Section two (red and yellow on map) is a longer (2 miles), more intense PR 4-5 section, the hardest on Honolulu for a packraft, as the creek drops 170 feet/mile in a deepening gorge of sharp-schist with several probable portages, including “Upper and Lower Sand Bag Falls” (water in between runnable). Many rapids will require scouting, and some portaging. Swimming is dangerous because of the sharp rocks, small eddies and surprisingly frequent undercuts and sieves. Most of the creek is set 75-100 feet into the gorge, itself topped with alders. Minimum party size ought to be three; but the creek may be too small for much larger parties. At its easiest, this section suggests the first canyon in Six Mile Creek; more often it feels like a high-volume version of the Kenai’s Canyon Creek. Many drops are constricted and powerful. Packrafters may elect to bail out and portage before the canyon ends. River right seems to have the best animal trails.
Section three (black on map) may best be portaged (half a mile) to easy water downstream of the first mapped river right stream and river left pond. Section four (green on map) is relaxing PR 2-3 in an open, broad valley that’s over all too quickly. It drops fast (125 feet/mile) but easily.
Section five (red on map) appears as a shallow, granite canyon (90 feet/mile) with two memorable 3-4 foot ledge drops (“Cave Drop Rocks” and “California Ledge”), each framed by big boulders (PR 5). Many PR 4 drops follow the reach below California Ledge which is the best, difficult section of the run for packrafts. While guidebooks and online material suggest this is the hardest section, from a packrafter’s perspective, it is not as difficult as section two in the first canyon below Goat Lake Creek confluence.
Section six (green) is a another, clean, relaxing PR 2-3 section dropping 90 feet/mile through boulders, starting in a gorge and passing through a cottonwood flat (interrupted by a possible PR 4 portage at a river right creek), then ending when the creek takes a sharp turn left into a narrowing canyon and signaled with a steep, fish-tail shaped cascading creek entering from river left.
Relaxation is interrupted in section seven (three red lines across creek), a short, sharp-schist gorge with three powerful drops (PR 5) that can be portaged bankside, the first on river left, the next river right, and the last on river left. The last two arrive back to back. All are runnable in a packraft.
Johnson’s Alaska Whitewater describes section eight (red on map) as a “manky boulder garden” (2 miles, 90 feet/mile, PR 3-4). It goes on for nearly an hour with big waves and steep channels among short splits in the creek. Wood becomes an increasing concern.

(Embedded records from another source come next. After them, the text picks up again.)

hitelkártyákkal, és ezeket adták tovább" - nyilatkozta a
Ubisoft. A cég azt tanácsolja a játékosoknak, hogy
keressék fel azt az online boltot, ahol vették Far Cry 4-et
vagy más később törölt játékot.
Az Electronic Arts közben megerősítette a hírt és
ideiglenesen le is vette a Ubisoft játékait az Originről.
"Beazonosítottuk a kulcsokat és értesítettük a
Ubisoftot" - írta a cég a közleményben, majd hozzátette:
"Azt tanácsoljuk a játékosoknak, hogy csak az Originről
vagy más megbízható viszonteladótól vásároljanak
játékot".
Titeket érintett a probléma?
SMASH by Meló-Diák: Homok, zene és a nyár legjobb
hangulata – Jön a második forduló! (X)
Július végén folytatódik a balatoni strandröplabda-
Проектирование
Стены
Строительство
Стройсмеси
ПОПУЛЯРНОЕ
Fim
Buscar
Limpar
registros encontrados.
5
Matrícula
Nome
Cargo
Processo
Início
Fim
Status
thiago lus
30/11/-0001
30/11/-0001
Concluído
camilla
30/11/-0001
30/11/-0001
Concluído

The final section, an almost relaxing (40 feet/mile, PR 2-3) three miles to the car, takes about and hour through a wide valley with cottonwood sweepers.

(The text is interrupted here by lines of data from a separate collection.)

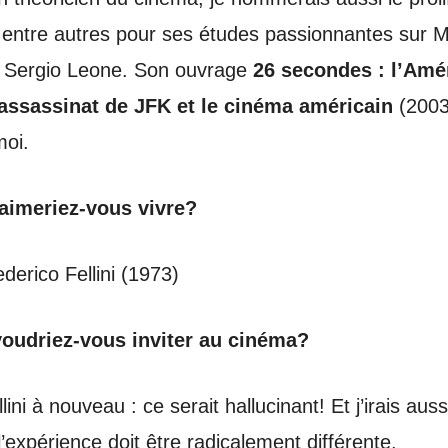
 entre autres pour ses études passionnantes sur M
t Sergio Leone. Son ouvrage
26 secondes : l’Amé
’assassinat de JFK et le cinéma américain
(2003
moi.
 aimeriez-vous vivre?
derico Fellini (1973)
voudriez-vous inviter au cinéma?
llini à nouveau : ce serait hallucinant! Et j’irais au
l’expérience doit être radicalement différente.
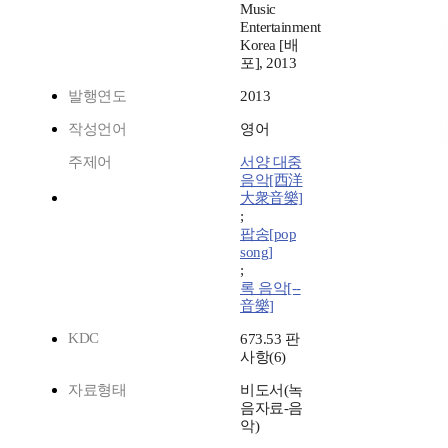
Music
Entertainment
Korea [배
포], 2013
발행연도
2013
작성언어
영어
주제어
서양 대중
음악[西洋
大衆音樂]
;
팝송[pop
song]
;
록 음악[--
音樂]
KDC
673.53 판
사항(6)
자료형태
비도서(녹
음자료-음
악)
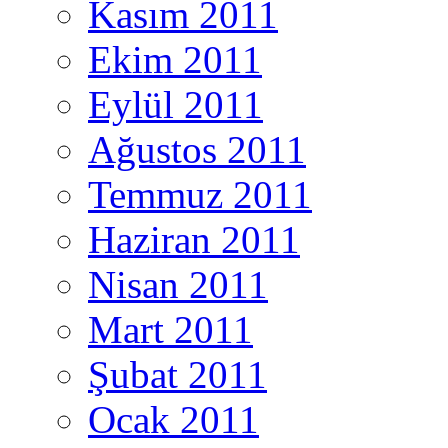
Kasım 2011
Ekim 2011
Eylül 2011
Ağustos 2011
Temmuz 2011
Haziran 2011
Nisan 2011
Mart 2011
Şubat 2011
Ocak 2011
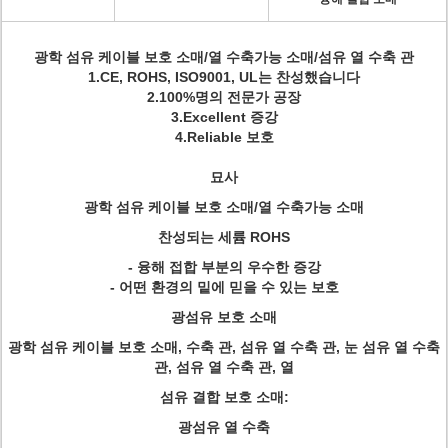
광학 섬유 케이블 보호 소매/열 수축가능 소매/섬유 열 수축 관
1.CE, ROHS, ISO9001, UL는 찬성했습니다
2.100%명의 전문가 공장
3.Excellent 증강
4.Reliable 보호
묘사
광학 섬유 케이블 보호 소매/열 수축가능 소매
찬성되는 세륨 ROHS
- 융해 접합 부분의 우수한 증강
- 어떤 환경의 밑에 믿을 수 있는 보호
광섬유 보호 소매
광학 섬유 케이블 보호 소매, 수축 관, 섬유 열 수축 관, 눈 섬유 열 수축
관, 섬유 열 수축 관, 열
섬유 결합 보호 소매:
광섬유 열 수축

The best advice for judging an appropriate water level seems to be to look at the boulders at the Parks Highway bridge over Honolulu Creek. Looking upstream from the bridge are some large rocks on river left (looker’s right -- see on the right center of photo below ), adjacent to the parking area. If they are fully dry, the run is too low; if there are holes it’s far too high. If you are unable to judge the flow as in the 300-400 cfs range, don’t go.